Sui mercati è panico, panico vero. La brutalità dei numeri inchioda tutti a una realtà drammatica, quel disgregarsi reiterato degli indici, senza appigli cui aggrapparsi, è il segno della fuga degli investitori. Con i rovesci di ieri nelle Borse, il mondo della finanza ha conosciuto la peggior settimana dal crac di Lehman Brothers, punto terminale di quel capitalismo impregnato di cartolarizzazioni e denaro facile che trascinò il mondo nella peggior crisi dai tempi della Grande depressione.
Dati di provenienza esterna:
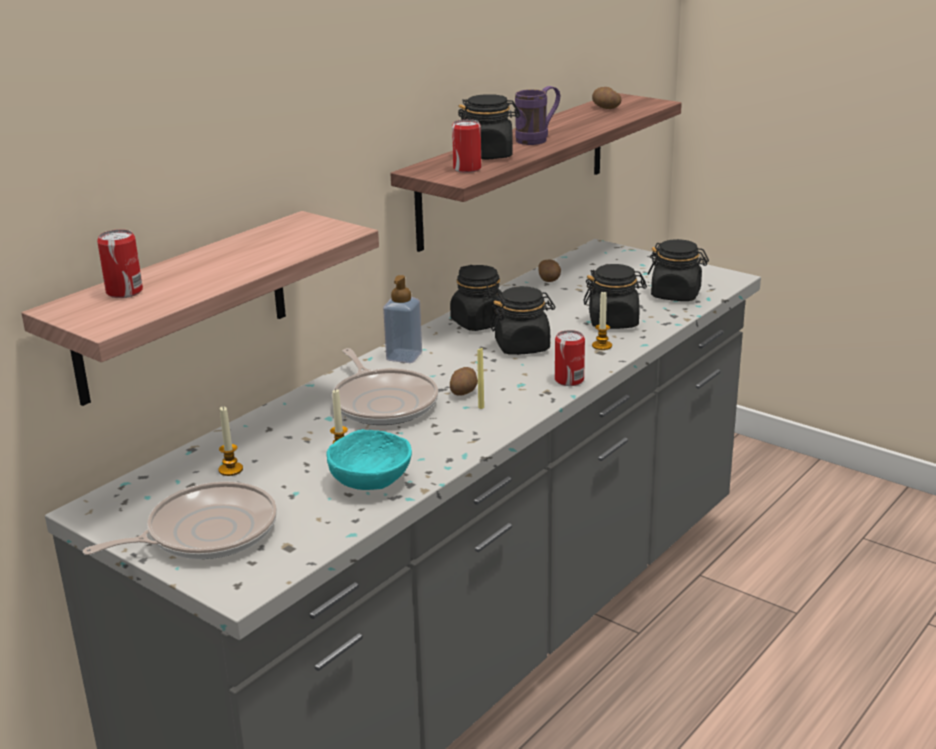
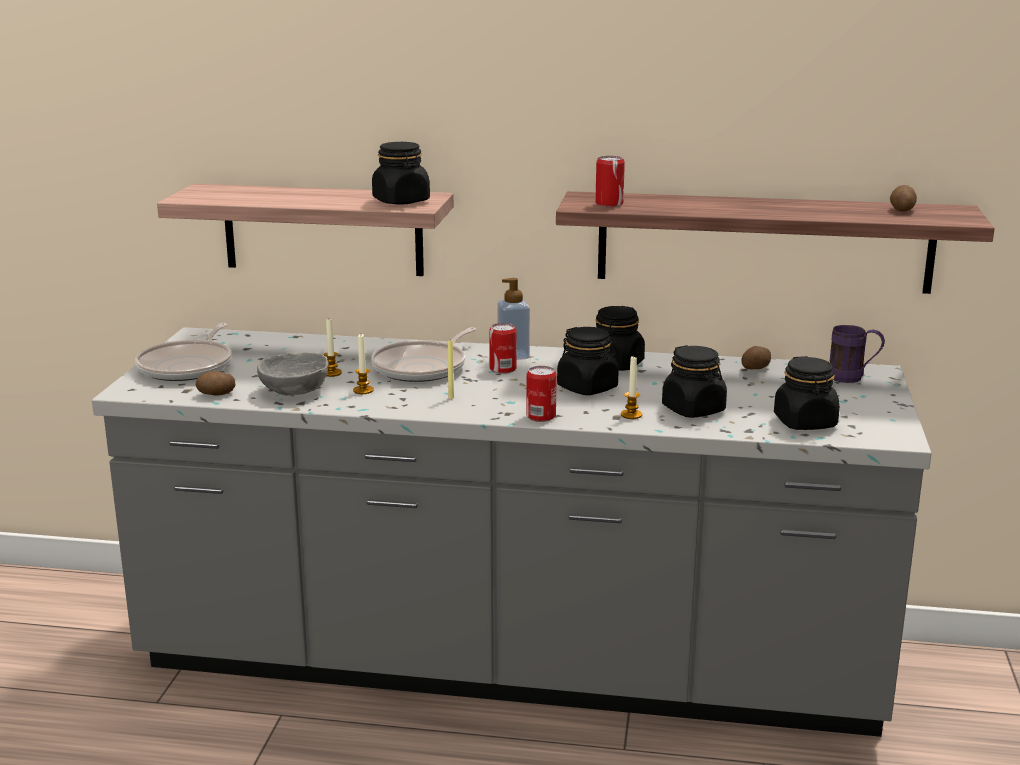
camera: 60 degrees right, 5 degrees down
frying pan [83,481,277,559] -> frying pan turned 75 degrees clockwise [135,323,232,381]
can [97,229,143,298] -> can moved to [489,323,517,374]
candle [218,406,243,476] -> candle moved to [353,334,374,394]
turquoise bowl [326,429,412,490] -> grey bowl [257,353,329,395]
potato [450,367,478,396] -> potato moved to [196,370,236,395]
black jar [458,94,520,159] -> black jar moved to [372,142,430,205]
purple mug [515,86,560,145] -> purple mug moved to [830,325,885,383]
Adesso è il crescere del terrore da pandemia, causa coronavirus, a spargere il seme del pessimismo sui listini. Con Wall Street incapace di rialzare la testa (-2,2% a un'ora dalla chiusura) e con l'indice della paura Vix ai massimi da febbraio 2018, per l'Europa non c'è stato scampo: l'Eurostoxx600 ha lasciato altre macerie sul terreno cedendo quasi il 4%, mentre Piazza Affari ha chiuso con un calo del 3,58% (dopo una picchiata fino a -5%) costato altri 22,5 miliardi di capitalizzazione. Lo score settimanale di Milano è da brivido: Ftse-Mib sotto i 22mila punti, -11,2% in cinque sedute, polverizzati oltre 80 miliardi.
La situazione che si è creata fa da detonatore nel minare le residue speranze sulla tenuta degli utili delle aziende e, soprattutto, dei conti pubblici. L'Italia, con il suo carico di debiti per oltre 2.400 miliardi, è tra i Paesi che rischiano di entrare in sofferenza se il Covid-19 non sarà in fretta circoscritto e se nessun provvedimento di contrasto, strutturale e di ammontare adeguato, sarà deciso a livello comunitario o dalla Bce. A preoccupare è il rapido risalire del differenziale fra Btp e Bund, schizzato verso l'alto di 20 punti rispetto a giovedì, a quota 180, prima del ripiegamento in chiusura a 174. Il picco rappresenta il massimo da fine agosto 2019 ed è anche la spia dei timori legati alla possibilità che il nostro Paese sia tra i primi a entrare in recessione, stante la paralisi produttiva del Nord-Est. Prometeia, con la prevista contrazione del Pil nel primo trimestre (-0,3%), ne è certa.
In caso di crisi globale i danni sarebbero ancora maggiori. E non solo per l'economia reale, ma anche per le casse statali. Una flessione del Pil avrebbe infatti come effetto collaterale il trascinamento del rapporto fra prodotto lordo e deficit verso il 3%, rispetto al 2,2% governativo, e una risalita verosimile del debito-Pil al 140%, contro il 136,8% stimato dalla Commissione Ue. L'Italia sarebbe nei guai, e qualche Paese membro non particolarmente tollerante potrebbe proporre a Roma un do ut des sotto forma di aiuti in cambio della Troika spedita a domicilio. Insomma, un commissariamento.
Ma già nel breve termine si profila un problema. Nel novembre scorso, l'Ufficio parlamentare di bilancio aveva ipotizzato per il 2020 circa 5,5 miliardi di risparmi relativi alla spesa per interessi sui titoli di Stato (più o meno l'80% del debito complessivo). Un «tesoretto» garantito dalla riduzione dello spread, passato dai 250 punti di gennaio a 150 circa. Ora: nelle previsioni di bilancio, il governo ha già dato per scontato questo risparmio.
Che rischia però di rivelarsi illusorio nel caso lo spread continuasse a salire e se il Tesoro sarà costretto a collocare i propri bond con rendimenti crescenti. A quel punto, il buco miliardario andrebbe coperto con entrate aggiuntive. E nella bufera perfetta che scuote il mondo, reperire quei quattrini non sarà una passeggiata di salute.